» **INSTRUCCIÓN ESCRITA 1**:
Cuenta cuántas líneas de las entradas que aparecen más abajo contienen la cadena "hexagon" y responde solo con ese número. Distingue entre mayúsculas y minúsculas.

» **PASAJE PROPORCIONADO**:
Me dijeron que los niños no estaban listos. ¿Listos? Me pregunté. ¿Para qué? ¿Para ser humanos?
Mi hija, quien tampoco estaba lista en muchos aspectos, empezó a menstruar ese año, y ahora se esperaba que la misma niña que a los 6 años presumió su primer diente caído lleno de sangre por todo un restaurante de pronto se volviera una experta en guardar secretos: esconder tampones en su lonchera, reconocer los guiños de las otras niñas y recurrir al viejo y confiable truco de amarrarte una chamarra alrededor de la cintura.
¿Mantenemos en secreto los cuerpos de las niñas para proteger a los niños? Y si es así, ¿de qué protegemos a los niños? ¿De la realidad de que la anatomía femenina es complicada y maravillosa?
Emily Wilson de Babe.net tiene una estupenda serie de entrevistas llamada “ManLibs”, en la que les hace preguntas a los hombres sobre los cuerpos de las mujeres. “Si a una mujer le viene el periodo, por lo general, significa que no está ___________”. Las respuestas varían mucho. “Ovulando”. “Fértil”. En otro episodio, pregunta qué es lo que reprime la píldora anticonceptiva. Un hombre dice: “Creo que tendría que saber esto”. Wilson le responde: “Yo también creo que tendrías que saberlo”.

Entradas de la colección:
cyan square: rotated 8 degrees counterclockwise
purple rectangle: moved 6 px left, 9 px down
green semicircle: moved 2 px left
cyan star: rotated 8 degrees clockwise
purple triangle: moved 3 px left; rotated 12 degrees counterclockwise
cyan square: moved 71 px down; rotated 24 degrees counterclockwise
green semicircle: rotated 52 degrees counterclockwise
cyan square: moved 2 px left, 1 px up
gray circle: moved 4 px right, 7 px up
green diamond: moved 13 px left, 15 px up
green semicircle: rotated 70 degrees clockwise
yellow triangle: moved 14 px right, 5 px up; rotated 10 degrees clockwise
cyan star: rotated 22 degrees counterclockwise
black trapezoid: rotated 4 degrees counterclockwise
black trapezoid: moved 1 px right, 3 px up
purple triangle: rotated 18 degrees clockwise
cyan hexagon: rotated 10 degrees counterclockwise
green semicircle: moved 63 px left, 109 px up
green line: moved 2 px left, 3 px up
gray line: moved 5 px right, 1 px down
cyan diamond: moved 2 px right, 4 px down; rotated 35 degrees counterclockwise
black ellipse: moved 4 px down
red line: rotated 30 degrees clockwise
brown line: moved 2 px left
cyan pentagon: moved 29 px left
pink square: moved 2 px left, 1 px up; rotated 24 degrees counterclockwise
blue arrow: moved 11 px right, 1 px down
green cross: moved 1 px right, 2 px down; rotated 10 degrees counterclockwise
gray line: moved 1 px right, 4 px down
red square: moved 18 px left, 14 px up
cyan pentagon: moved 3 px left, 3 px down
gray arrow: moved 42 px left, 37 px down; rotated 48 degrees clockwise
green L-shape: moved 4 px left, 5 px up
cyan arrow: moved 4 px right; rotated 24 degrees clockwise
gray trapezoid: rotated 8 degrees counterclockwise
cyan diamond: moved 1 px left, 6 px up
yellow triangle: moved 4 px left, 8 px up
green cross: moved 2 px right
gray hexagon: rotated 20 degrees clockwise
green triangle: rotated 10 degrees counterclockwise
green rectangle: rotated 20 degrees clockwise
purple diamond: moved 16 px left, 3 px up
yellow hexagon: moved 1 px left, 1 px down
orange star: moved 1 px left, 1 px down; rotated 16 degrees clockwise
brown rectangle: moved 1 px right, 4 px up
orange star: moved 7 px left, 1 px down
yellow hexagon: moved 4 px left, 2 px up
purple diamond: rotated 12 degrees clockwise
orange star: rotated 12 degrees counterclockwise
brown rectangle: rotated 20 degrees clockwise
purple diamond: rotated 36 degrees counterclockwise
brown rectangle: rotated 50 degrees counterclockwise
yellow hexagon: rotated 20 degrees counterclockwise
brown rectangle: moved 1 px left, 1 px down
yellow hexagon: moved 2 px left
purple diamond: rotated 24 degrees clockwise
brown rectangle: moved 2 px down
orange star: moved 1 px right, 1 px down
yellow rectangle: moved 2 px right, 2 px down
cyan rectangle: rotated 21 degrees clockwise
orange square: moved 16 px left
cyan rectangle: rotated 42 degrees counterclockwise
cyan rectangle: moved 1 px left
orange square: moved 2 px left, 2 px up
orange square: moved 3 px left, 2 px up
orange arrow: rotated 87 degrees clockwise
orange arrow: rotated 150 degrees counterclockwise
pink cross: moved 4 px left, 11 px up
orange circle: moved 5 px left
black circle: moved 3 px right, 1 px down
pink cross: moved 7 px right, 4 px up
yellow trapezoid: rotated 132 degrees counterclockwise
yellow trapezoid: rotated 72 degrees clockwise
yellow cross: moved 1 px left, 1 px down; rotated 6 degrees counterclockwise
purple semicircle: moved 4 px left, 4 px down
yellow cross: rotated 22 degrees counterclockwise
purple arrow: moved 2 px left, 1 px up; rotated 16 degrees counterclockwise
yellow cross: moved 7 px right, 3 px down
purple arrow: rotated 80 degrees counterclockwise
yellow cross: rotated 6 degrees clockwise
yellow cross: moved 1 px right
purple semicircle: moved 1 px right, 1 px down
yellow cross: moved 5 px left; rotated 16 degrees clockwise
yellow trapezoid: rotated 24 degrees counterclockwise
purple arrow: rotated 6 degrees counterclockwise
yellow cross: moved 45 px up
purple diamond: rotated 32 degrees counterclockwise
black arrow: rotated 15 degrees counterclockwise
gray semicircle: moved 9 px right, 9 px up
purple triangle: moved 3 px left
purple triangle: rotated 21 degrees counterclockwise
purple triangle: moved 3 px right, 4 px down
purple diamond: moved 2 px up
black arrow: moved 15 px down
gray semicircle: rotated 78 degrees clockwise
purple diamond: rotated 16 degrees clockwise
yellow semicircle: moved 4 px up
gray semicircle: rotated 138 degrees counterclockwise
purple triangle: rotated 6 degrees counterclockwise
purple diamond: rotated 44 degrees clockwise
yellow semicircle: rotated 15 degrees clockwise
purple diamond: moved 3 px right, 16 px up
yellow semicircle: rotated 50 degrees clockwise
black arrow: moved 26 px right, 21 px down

» **INSTRUCCIÓN ESCRITA 2**:
Indica si cada afirmación coincide con el pasaje anterior: (a) La hija empezó a menstruar ese año. (b) En su serie, Emily Wilson les hace preguntas a las mujeres sobre los cuerpos de los hombres. (c) A los 6 años, la hija escondió su primer diente caído. Responde sí o no a cada una y cita textualmente las palabras del pasaje que lo deciden.

» **RESPUESTA CORRECTA 1**:
6

» **RESPUESTA CORRECTA 2**:
(a) Sí: «empezó a menstruar ese año».
(b) No: «les hace preguntas a los hombres sobre los cuerpos de las mujeres».
(c) No: «presumió su primer diente caído lleno de sangre por todo un restaurante».